I was turned off by the silliness of a talking snowman and mute, but expressive reindeer leading the film. I refused to watch another preview for “Frozen” based on my experience with Disney princesses lately. I must admit this was unusual for me considering I was a Disney fan since 1989 when Ariel and Sebastian in “The Little Mermaid” jammed to the classic musical hit, “Under the Sea.”

To my delight and former sense of whimsy, “Frozen” turned out to be the Disney animated film I didn’t know I wanted. This ’80s through ’90s Disney fan was once again entranced by the magical kingdom of colorful animated characters and wit of Disney’s writers.
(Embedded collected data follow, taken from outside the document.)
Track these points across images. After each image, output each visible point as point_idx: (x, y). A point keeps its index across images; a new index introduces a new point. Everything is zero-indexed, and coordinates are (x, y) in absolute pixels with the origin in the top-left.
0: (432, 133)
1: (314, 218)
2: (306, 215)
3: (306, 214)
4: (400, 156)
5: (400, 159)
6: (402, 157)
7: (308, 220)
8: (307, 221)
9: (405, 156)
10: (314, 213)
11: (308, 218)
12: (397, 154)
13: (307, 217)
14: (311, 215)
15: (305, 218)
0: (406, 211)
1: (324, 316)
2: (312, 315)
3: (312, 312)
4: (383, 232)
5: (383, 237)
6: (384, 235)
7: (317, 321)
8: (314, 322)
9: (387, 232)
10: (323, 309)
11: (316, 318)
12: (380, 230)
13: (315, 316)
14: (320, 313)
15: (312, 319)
“Frozen” begins with a wonderful choral opening that is reminiscent of “Circle of Life” from 1994’s “The Lion King.” The audience journeys through crystallized snowflakes and icy terrain down to a musical number featuring manly men breaking apart ice for the summer. I was immediately taken in with “Frozen Heart” as it reminded me of another manly Disney hit: “Gaston” from “Beauty and the Beast.”

The beauty of this picture doesn’t let up when the audience gets a background story of a family with two young daughters, one of whom has mystical powers. Everything works so well, because the producers, writers and director have constructed a animated film that is a hybrid of all the best parts of Disney’s former motion pictures. The opening is powerful and hooks an audience, the magical storytelling is engaging throughout the picture, the characters are relatable in a modern way, and the humor is increasingly hilarious.

The standout humorous moments come from the living snowman named Olaf, who is played by the surprisingly delightful Josh Gad, now best known for his role in the musical “The Book of Mormon.” Gad’s particular brand of humor and vocal performance makes Olaf into a living, breathing entertainer with his great solo song “In Summer.” Olaf no doubt steals the show in the same way Sebastian, Lumiere and Philoctetes did with their respective Disney films.

The humor of the film will no doubt enchant both adults and children alike, but what ultimately holds the animated feature together is the brilliant screenplay and direction by Jennifer Lee and Chris Buck. This duo has constructed an imaginative blend of everything that makes the Disney animation company so fascinating and successful. Disney might consider always putting a directing duo on their films, because two heads were no doubt better than one with this film that is every bit as good as the Disney princess films from the ’90s.